Aim of the exercise – Reproduce every record precisely, leaving no line out.

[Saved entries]
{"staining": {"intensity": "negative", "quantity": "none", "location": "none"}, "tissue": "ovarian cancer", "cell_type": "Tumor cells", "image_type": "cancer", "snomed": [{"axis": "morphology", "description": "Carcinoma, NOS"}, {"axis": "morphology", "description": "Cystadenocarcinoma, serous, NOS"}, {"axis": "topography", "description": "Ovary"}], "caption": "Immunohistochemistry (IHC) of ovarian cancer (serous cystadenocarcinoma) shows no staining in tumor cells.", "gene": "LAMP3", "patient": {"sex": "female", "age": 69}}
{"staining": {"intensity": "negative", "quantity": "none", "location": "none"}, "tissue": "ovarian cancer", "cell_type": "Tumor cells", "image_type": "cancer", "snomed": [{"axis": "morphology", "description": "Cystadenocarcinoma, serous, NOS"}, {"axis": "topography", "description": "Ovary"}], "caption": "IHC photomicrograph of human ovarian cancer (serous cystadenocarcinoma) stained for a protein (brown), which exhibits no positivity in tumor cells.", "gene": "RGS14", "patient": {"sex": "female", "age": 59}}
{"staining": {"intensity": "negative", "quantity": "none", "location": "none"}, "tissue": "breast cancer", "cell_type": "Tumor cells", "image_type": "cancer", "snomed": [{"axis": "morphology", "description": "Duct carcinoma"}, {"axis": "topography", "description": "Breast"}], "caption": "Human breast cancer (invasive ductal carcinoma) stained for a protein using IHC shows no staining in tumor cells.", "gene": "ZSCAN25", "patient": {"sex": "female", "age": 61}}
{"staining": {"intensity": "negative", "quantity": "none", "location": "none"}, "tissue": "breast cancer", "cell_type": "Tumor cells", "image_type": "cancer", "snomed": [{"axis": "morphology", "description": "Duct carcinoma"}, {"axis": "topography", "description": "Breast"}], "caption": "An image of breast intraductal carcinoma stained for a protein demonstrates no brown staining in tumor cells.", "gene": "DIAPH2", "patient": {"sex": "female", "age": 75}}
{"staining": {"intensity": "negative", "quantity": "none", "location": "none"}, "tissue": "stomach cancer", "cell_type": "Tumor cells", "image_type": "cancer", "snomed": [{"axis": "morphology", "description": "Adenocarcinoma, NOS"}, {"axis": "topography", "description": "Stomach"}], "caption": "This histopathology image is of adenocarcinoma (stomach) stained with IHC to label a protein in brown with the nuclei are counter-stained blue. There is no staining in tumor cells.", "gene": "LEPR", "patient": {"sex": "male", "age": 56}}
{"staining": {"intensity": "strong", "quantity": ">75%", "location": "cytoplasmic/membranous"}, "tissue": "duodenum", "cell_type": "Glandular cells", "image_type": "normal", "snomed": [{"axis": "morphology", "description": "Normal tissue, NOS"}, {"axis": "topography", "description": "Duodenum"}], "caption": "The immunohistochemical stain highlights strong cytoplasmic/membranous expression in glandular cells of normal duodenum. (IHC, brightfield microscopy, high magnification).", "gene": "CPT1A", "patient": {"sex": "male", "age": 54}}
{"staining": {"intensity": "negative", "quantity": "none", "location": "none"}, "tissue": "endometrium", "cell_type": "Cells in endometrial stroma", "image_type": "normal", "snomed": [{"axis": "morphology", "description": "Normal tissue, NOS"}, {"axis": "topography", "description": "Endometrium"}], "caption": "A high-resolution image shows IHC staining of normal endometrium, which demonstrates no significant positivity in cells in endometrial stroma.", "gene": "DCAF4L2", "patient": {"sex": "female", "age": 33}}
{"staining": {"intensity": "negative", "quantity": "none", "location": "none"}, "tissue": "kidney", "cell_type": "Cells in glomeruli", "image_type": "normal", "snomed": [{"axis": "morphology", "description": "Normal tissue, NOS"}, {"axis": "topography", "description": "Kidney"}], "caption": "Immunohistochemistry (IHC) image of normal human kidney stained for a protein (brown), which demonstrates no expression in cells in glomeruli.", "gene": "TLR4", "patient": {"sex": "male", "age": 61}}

Task answer –
{"staining": {"intensity": "negative", "quantity": "none", "location": "none"}, "tissue": "ovarian cancer", "cell_type": "Tumor cells", "image_type": "cancer", "snomed": [{"axis": "morphology", "description": "Carcinoma, NOS"}, {"axis": "morphology", "description": "Cystadenocarcinoma, serous, NOS"}, {"axis": "topography", "description": "Ovary"}], "caption": "Immunohistochemistry (IHC) of ovarian cancer (serous cystadenocarcinoma) shows no staining in tumor cells.", "gene": "LAMP3", "patient": {"sex": "female", "age": 69}}
{"staining": {"intensity": "negative", "quantity": "none", "location": "none"}, "tissue": "ovarian cancer", "cell_type": "Tumor cells", "image_type": "cancer", "snomed": [{"axis": "morphology", "description": "Cystadenocarcinoma, serous, NOS"}, {"axis": "topography", "description": "Ovary"}], "caption": "IHC photomicrograph of human ovarian cancer (serous cystadenocarcinoma) stained for a protein (brown), which exhibits no positivity in tumor cells.", "gene": "RGS14", "patient": {"sex": "female", "age": 59}}
{"staining": {"intensity": "negative", "quantity": "none", "location": "none"}, "tissue": "breast cancer", "cell_type": "Tumor cells", "image_type": "cancer", "snomed": [{"axis": "morphology", "description": "Duct carcinoma"}, {"axis": "topography", "description": "Breast"}], "caption": "Human breast cancer (invasive ductal carcinoma) stained for a protein using IHC shows no staining in tumor cells.", "gene": "ZSCAN25", "patient": {"sex": "female", "age": 61}}
{"staining": {"intensity": "negative", "quantity": "none", "location": "none"}, "tissue": "breast cancer", "cell_type": "Tumor cells", "image_type": "cancer", "snomed": [{"axis": "morphology", "description": "Duct carcinoma"}, {"axis": "topography", "description": "Breast"}], "caption": "An image of breast intraductal carcinoma stained for a protein demonstrates no brown staining in tumor cells.", "gene": "DIAPH2", "patient": {"sex": "female", "age": 75}}
{"staining": {"intensity": "negative", "quantity": "none", "location": "none"}, "tissue": "stomach cancer", "cell_type": "Tumor cells", "image_type": "cancer", "snomed": [{"axis": "morphology", "description": "Adenocarcinoma, NOS"}, {"axis": "topography", "description": "Stomach"}], "caption": "This histopathology image is of adenocarcinoma (stomach) stained with IHC to label a protein in brown with the nuclei are counter-stained blue. There is no staining in tumor cells.", "gene": "LEPR", "patient": {"sex": "male", "age": 56}}
{"staining": {"intensity": "strong", "quantity": ">75%", "location": "cytoplasmic/membranous"}, "tissue": "duodenum", "cell_type": "Glandular cells", "image_type": "normal", "snomed": [{"axis": "morphology", "description": "Normal tissue, NOS"}, {"axis": "topography", "description": "Duodenum"}], "caption": "The immunohistochemical stain highlights strong cytoplasmic/membranous expression in glandular cells of normal duodenum. (IHC, brightfield microscopy, high magnification).", "gene": "CPT1A", "patient": {"sex": "male", "age": 54}}
{"staining": {"intensity": "negative", "quantity": "none", "location": "none"}, "tissue": "endometrium", "cell_type": "Cells in endometrial stroma", "image_type": "normal", "snomed": [{"axis": "morphology", "description": "Normal tissue, NOS"}, {"axis": "topography", "description": "Endometrium"}], "caption": "A high-resolution image shows IHC staining of normal endometrium, which demonstrates no significant positivity in cells in endometrial stroma.", "gene": "DCAF4L2", "patient": {"sex": "female", "age": 33}}
{"staining": {"intensity": "negative", "quantity": "none", "location": "none"}, "tissue": "kidney", "cell_type": "Cells in glomeruli", "image_type": "normal", "snomed": [{"axis": "morphology", "description": "Normal tissue, NOS"}, {"axis": "topography", "description": "Kidney"}], "caption": "Immunohistochemistry (IHC) image of normal human kidney stained for a protein (brown), which demonstrates no expression in cells in glomeruli.", "gene": "TLR4", "patient": {"sex": "male", "age": 61}}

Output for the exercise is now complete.